TestNG natively supports dependency testing with dependsOnMethods and dependsOnGroups. It has a concept of group that helps organize test cases on the level of category. Another important feature is parametric testing by using Data Provider. A variety of data values can be injected into same test method to verify different scenarios.

Ideally, every project should have as complete test cases covered as possible so that future enhancements could be assured not breaking existing codes. But, let's face the real world. Developers are driven by tight deadlines. Sluggish testing process would make them reluctant to run the tests.
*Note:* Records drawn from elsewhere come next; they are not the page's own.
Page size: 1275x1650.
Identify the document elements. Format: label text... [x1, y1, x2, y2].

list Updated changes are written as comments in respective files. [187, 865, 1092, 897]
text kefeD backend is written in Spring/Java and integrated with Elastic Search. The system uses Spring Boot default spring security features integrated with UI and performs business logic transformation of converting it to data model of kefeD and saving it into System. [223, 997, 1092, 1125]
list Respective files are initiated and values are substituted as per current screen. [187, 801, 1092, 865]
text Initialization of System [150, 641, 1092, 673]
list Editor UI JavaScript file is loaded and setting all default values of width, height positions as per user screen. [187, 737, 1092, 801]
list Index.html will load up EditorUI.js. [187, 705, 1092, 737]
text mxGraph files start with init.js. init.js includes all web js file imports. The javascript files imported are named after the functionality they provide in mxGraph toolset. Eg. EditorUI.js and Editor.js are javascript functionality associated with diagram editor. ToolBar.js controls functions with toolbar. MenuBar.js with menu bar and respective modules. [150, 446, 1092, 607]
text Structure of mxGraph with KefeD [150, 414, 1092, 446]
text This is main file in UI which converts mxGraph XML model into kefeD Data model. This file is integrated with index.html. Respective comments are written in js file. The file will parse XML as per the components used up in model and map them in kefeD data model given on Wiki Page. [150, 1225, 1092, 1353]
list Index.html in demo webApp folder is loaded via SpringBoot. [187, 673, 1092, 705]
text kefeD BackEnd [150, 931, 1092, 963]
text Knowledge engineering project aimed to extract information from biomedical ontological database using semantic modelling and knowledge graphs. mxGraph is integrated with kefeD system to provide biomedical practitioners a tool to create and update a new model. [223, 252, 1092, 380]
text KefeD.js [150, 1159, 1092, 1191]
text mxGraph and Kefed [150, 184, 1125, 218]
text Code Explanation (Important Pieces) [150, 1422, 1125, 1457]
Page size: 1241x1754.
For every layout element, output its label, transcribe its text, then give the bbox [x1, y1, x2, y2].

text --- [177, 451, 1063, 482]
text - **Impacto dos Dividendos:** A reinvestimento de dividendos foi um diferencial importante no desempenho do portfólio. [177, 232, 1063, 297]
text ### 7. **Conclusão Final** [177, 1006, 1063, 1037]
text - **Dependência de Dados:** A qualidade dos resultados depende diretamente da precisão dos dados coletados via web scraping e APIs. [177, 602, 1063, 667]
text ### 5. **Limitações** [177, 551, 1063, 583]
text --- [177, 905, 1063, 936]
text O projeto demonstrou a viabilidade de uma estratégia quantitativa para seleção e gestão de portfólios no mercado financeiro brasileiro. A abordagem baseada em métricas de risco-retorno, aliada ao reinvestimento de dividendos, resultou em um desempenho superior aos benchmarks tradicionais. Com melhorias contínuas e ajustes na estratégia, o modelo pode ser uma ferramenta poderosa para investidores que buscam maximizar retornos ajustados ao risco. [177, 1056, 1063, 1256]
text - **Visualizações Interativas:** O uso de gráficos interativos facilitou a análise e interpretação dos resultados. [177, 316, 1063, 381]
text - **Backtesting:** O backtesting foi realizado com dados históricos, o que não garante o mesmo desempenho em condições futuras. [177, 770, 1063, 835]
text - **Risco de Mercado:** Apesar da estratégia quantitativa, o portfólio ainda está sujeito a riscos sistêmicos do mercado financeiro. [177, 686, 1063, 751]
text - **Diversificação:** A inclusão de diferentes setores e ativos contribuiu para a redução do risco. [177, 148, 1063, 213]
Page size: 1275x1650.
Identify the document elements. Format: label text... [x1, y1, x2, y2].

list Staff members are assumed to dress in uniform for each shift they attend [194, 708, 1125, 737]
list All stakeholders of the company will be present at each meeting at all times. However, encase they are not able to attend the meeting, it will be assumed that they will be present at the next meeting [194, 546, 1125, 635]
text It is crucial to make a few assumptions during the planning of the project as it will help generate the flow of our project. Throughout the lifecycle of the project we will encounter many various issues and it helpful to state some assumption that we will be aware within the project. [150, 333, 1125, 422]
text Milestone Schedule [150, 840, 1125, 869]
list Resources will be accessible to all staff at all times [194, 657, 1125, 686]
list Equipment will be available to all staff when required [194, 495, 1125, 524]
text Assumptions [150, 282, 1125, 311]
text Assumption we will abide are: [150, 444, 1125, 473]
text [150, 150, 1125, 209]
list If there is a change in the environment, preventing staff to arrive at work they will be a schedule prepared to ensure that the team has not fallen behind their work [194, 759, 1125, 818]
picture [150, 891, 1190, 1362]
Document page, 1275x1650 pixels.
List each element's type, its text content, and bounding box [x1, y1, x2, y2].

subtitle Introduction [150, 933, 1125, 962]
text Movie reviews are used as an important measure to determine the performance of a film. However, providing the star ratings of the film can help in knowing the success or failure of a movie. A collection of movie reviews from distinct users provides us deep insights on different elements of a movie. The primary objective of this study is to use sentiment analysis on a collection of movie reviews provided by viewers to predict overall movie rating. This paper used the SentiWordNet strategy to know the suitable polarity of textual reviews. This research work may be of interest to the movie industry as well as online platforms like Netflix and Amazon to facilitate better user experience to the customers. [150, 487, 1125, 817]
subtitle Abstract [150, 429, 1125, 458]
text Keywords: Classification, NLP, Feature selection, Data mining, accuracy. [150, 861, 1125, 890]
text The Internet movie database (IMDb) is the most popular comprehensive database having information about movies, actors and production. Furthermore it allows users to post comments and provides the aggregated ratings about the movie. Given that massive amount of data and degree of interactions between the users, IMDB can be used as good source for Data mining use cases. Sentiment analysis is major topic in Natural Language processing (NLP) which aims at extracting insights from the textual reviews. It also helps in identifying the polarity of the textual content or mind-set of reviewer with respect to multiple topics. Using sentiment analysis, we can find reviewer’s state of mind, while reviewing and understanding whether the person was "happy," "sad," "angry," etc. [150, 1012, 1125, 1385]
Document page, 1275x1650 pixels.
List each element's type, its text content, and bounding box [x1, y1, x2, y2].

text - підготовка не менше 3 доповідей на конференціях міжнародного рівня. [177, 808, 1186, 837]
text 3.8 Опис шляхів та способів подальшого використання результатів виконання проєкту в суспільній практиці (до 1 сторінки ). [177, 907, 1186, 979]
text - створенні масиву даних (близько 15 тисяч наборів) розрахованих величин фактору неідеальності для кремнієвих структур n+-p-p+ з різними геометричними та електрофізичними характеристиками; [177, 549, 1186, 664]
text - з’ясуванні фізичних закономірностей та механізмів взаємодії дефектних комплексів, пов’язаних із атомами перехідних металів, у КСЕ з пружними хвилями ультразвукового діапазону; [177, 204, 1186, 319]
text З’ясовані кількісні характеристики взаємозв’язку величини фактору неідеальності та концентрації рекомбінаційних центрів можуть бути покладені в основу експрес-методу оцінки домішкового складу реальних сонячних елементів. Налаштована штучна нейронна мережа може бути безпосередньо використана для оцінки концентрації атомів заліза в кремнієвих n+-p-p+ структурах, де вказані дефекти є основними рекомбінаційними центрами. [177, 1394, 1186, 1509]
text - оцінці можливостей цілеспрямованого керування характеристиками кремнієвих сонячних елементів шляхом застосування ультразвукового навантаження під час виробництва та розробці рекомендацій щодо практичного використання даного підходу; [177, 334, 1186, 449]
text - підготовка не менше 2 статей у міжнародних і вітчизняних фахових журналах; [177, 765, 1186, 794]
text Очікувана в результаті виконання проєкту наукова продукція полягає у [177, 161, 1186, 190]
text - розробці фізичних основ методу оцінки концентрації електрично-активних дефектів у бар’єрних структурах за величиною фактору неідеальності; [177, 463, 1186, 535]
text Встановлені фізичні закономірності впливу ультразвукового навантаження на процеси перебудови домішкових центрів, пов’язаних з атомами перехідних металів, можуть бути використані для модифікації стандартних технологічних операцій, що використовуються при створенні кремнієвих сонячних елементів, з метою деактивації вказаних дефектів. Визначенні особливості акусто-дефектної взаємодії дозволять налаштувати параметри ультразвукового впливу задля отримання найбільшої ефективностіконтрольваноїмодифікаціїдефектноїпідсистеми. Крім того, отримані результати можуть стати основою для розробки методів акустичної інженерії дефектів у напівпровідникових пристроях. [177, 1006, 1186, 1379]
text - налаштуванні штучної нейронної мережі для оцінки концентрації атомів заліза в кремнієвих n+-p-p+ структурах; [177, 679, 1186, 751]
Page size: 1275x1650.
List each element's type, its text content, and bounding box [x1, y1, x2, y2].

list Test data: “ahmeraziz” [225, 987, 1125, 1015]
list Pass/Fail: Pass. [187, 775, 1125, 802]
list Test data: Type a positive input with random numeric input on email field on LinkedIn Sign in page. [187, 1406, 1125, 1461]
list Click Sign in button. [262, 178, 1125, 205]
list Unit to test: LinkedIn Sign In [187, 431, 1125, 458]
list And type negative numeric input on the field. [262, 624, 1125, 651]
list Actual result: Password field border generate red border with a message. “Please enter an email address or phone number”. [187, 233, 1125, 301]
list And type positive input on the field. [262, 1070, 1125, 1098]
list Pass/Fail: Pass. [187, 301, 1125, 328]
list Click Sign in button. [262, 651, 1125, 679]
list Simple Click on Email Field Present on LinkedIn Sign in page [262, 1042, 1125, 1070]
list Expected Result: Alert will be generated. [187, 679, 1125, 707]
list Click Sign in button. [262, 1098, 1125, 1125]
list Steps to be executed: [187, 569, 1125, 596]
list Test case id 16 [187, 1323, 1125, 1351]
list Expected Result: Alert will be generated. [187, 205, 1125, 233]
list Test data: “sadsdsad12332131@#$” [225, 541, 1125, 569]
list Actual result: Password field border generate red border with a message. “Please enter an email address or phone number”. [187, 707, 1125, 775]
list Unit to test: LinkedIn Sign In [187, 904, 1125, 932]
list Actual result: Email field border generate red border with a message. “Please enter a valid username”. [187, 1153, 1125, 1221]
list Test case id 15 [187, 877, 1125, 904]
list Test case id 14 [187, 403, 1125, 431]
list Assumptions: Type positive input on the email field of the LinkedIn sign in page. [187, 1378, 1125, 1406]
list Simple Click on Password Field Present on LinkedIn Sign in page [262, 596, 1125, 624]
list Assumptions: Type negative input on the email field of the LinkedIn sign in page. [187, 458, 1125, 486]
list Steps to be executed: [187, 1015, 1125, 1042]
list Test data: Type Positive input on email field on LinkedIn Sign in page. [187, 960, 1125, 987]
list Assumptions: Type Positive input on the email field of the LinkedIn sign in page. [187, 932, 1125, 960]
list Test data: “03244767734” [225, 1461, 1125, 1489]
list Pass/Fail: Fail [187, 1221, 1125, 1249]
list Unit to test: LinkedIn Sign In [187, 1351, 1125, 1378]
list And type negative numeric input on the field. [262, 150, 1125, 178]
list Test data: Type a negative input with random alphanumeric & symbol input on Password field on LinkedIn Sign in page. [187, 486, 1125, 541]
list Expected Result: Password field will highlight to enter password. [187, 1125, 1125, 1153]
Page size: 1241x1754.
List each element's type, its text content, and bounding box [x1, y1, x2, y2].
With the help of in-memory database, you could run your unit testing comfortably fast. Here is an example of how Hibernate defines in-memory database using H2, a SQL database written in Java and proven very fast.

test-hibernate.cfg.xml
<!-- Basic -->
<property name="hibernate.connection.driver_class">org.h2.Driver</property>
<property name="hibernate.dialect">org.hibernate.dialect.HSQLDialect</property>
<property name="hibernate.connection.url">jdbc:h2:mem:test</property>
<property name="hibernate.connection.username">username</property>
<property name="hibernate.connection.password">password</property>
<property name="hibernate.connection.default_schema">test</property>
<property name="hbm2ddl.auto">create</property>

<!-- Mappings -->
<mapping class="org.sheng.db.User"/>

The property hbm2ddl.auto is set to create to make the testing process idempotent, meaning every execution of same test cases generates same result. You also don't need to clean testing data created from testing phases. Please note I intentionally use HSQLDialect here due to H2Dialect in some version of Hibernate is buggy. Followings are more details of the example:

testng.xml
<suite name="Test Suite">
  <test name="Test Cases">
    <classes>
      <class name="org.sheng.test.MyTest"/>
    </classes>
  </test>
</suite>

MyTest.java
public class MyTest {

  protected Session session;

  @BeforeSuite
  public void init() throws Exception {
    DaoFactory.configureSessionFactory("test-hibernate.cfg.xml");
  }

  @BeforeClass
  public void setUp() throws Exception {
    session = DaoFactory.newSession();
  }

  @DataProvider(name = "users") 
  public Object[][] getUsers() { 
    return new Object[][] { 
      new Object[] { "admin", "password" },
      new Object[] { "manager", "password" },
      new Object[] { "user1", "password" },
      new Object[] { "user2", "password" }
    };
  }

  @Test(groups = {"database"}, dataProvider = "users")
  public void createUser(String username, String password) throws Exception {
    User user = new User();
    user.setUsername(username);
    uesr.setPassword(password);
    DaoFactory.getUserDao().createUser(session, user);
  }

  @Test(groups = {"database"}, dependsOnMethods = {"createUser"})
  public void verifyUsers() throws Exception {
    //Verify users
  }

}

MyTest.java
public class DaoFactory {

  private static AnnotationConfiguration configuration;
  private static SessionFactory sessionFactory;

  public synchronized static void configureSessionFactory(String resource) {
    URL url = getResource(resource);
    configuration = new AnnotationConfiguration();
    sessionFactory = configuration.configure(url).buildSessionFactory();
  }

  public static Session newSession() {
    return sessionFactory.openSession();
  }

  public static URL getResource(String resource) {
    ClassLoader classLoader = null;
    URL url = null;

    try {
      Method method = Thread.class.getMethod("getContextClassLoader", (Class[])null);
      classLoader = (ClassLoader)method.invoke(Thread.currentThread(), (Object[])null);
      url = classLoader.getResource(resource);      

      if(url != null) {
        return url;
      }
    }
    catch(Exception e) {
      e.printStackTrace()
    }

    return ClassLoader.getSystemResource(resource);
  }

}

Effective testing process is important to the success of a project. It's difficult to keep track of every change especially when you are collaborating with other teammates. Well-written test cases also serves as documents to help a developer who is new to the project to make contributions in a timely manner.